BEGIN
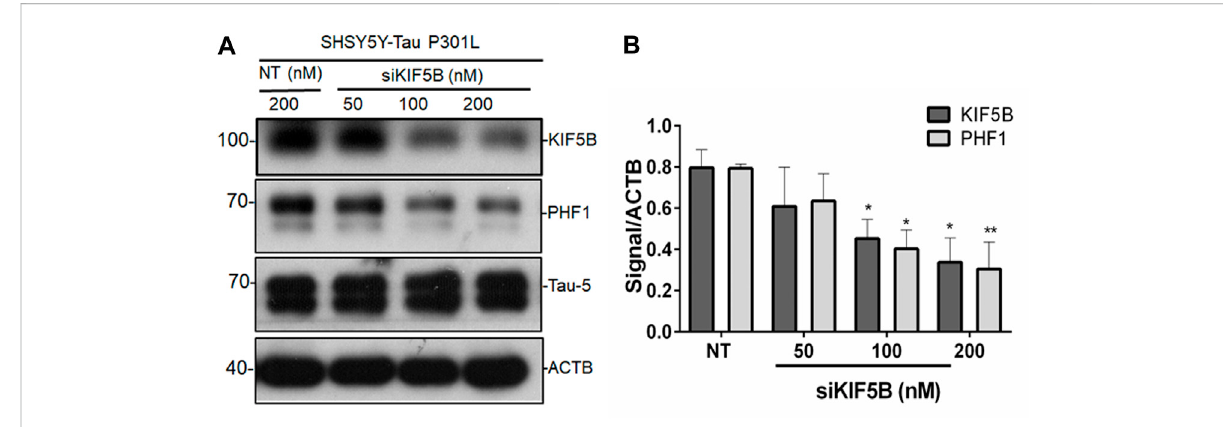
FIGURE 2 KIF5B negatively regulates phospho tau PHF1. (A) The protein level of KIF5B, PHF1 and Tau-5 was measured in western blotting after transfection of SHSY5Y-Tau-P301L cells with KIF5B siRNA or nontargeting (NT) siRNA; ACTB was used as a loading control. (B) Quantitative analysis showed that KIF5B knockdown signi fi cantly increased KIF5B and PHF1 levels without altering Tau-5. The histogram represents the mean ± SEM of 3 independent experiments; * p < 0.05, *** p < 0.01 signi fi cantly different from NT-siRNA control-treated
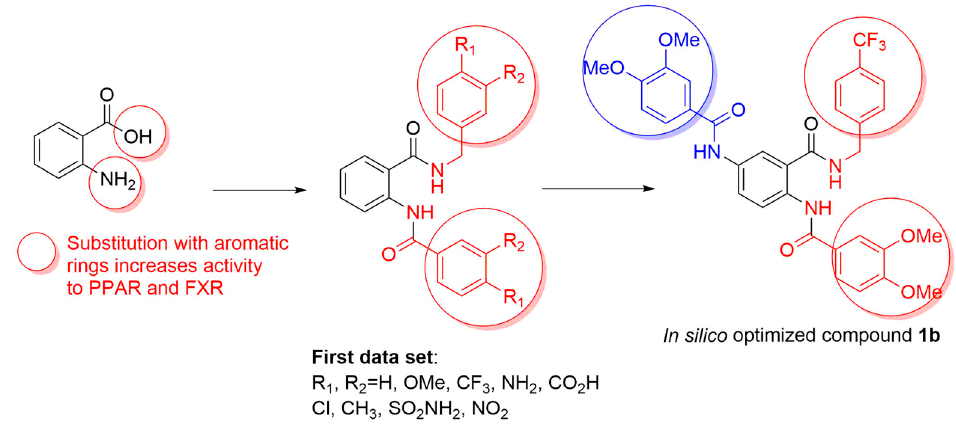
Figure 2. Docking based design of anthranilamides as multitarget drugs.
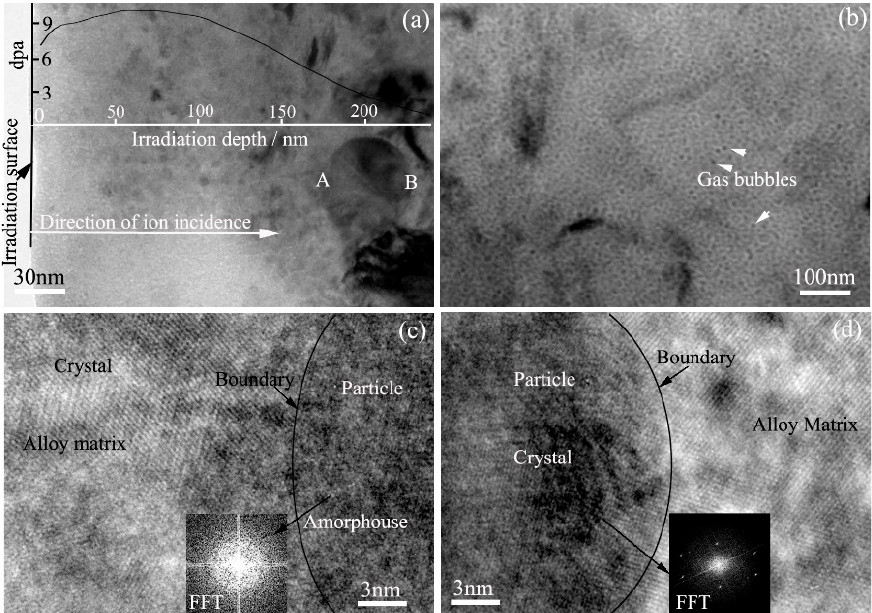
Figure 4 TEM bright field images showing the microstructure of Zr alloy #2 irradiated with 2.86 × 10 15 2.86 × 10 15 Kr + /cm 2 fluence at 320 ◦ C. ( a ) Low magnification of an under-focused TEM image; Kr + /cm 2 fluence at 320 °C. ( a ) Low magnification of an under-focused TEM image; ( b ) Over-focused ( b ) Over-focused TEM image showing gas bubbles; ( c ,d) HRTEM images showing the boundary TEM image showing gas bubbles; ( c ,d) HRTEM images showing the boundary area between a particle area between a particle and the Zr and the Zr matrix.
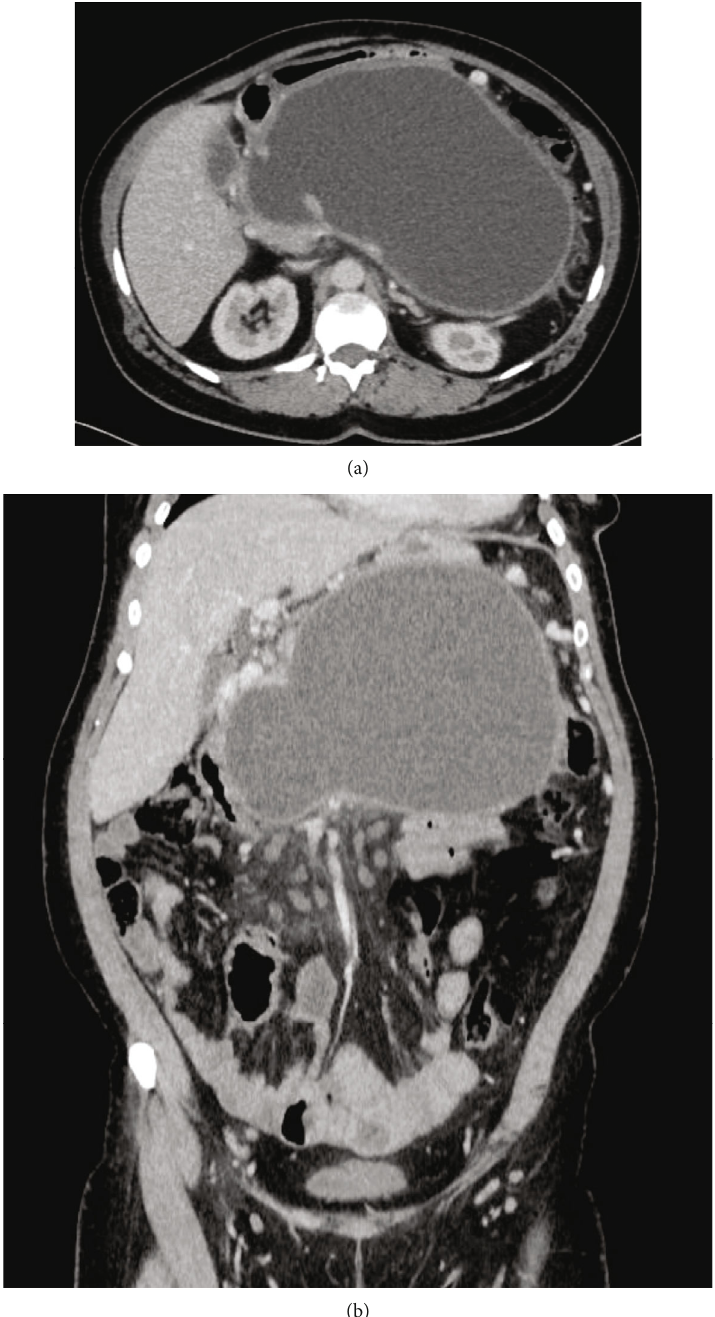
Figure 1: (a, b) A large pancreatic pseudocyst visualized by abdominal CECT in a female patient with acute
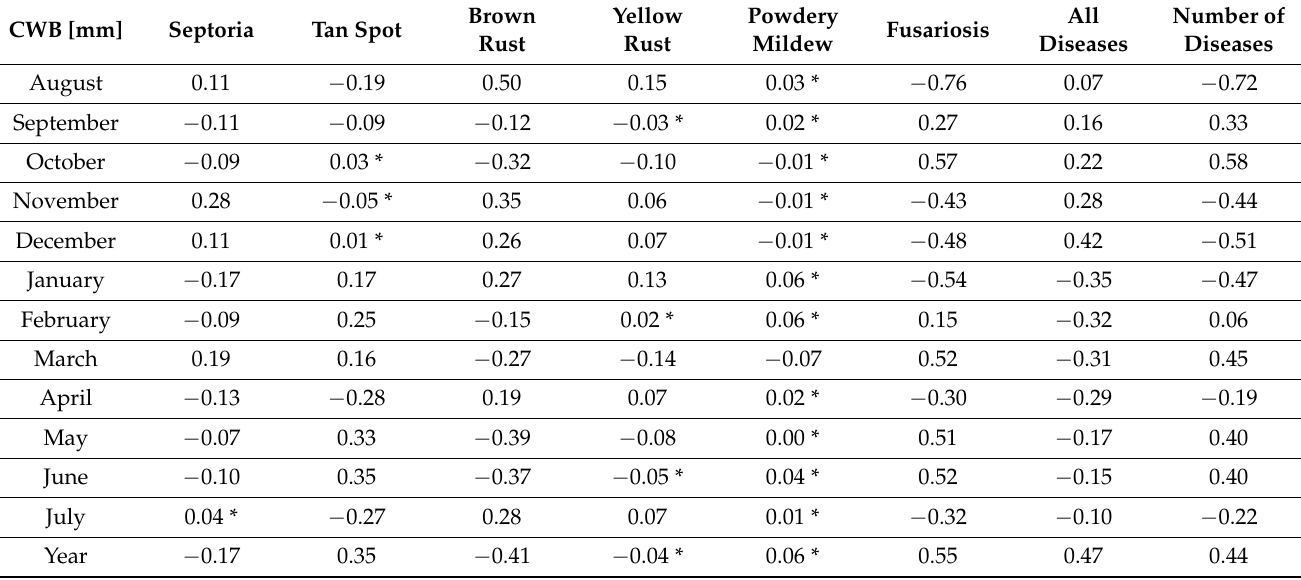
Table 7. Pearson’s linear correlation between climatic water balance (CWB [mm]) and wheat foliar disease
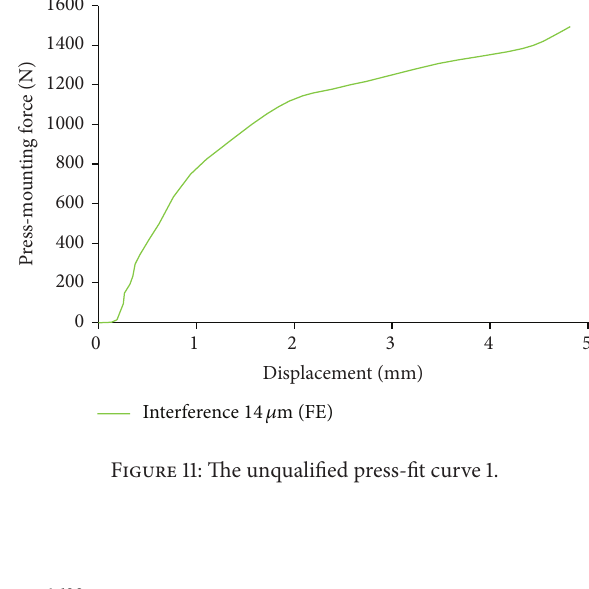
Figure 11: The unqualified press-fit curve 1.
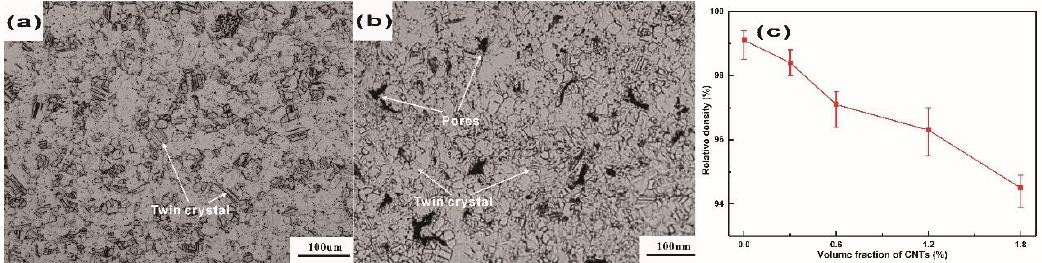
Figure 3. Typical metallographs of ( a ) pure Cu and ( b ) Cu / 0.6 CNTs and ( c ) relative density of Cu / CNT composite.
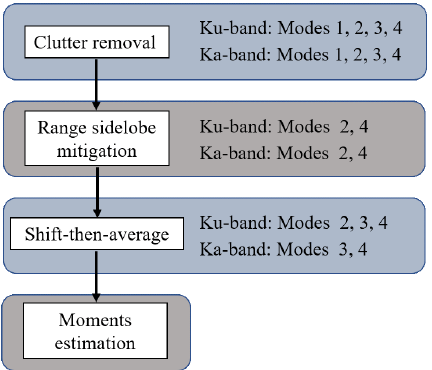
Table 3. The same as in Table 2 but for the Ka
END
=== WHAT IS REQUIRED ===
Search the material above for the word "Table", and return each line that holds it.

=== SOLVED EXERCISE ===
Table 7. Pearson’s linear correlation between climatic water balance (CWB [mm]) and wheat foliar disease
Table 3. The same as in Table 2 but for the Ka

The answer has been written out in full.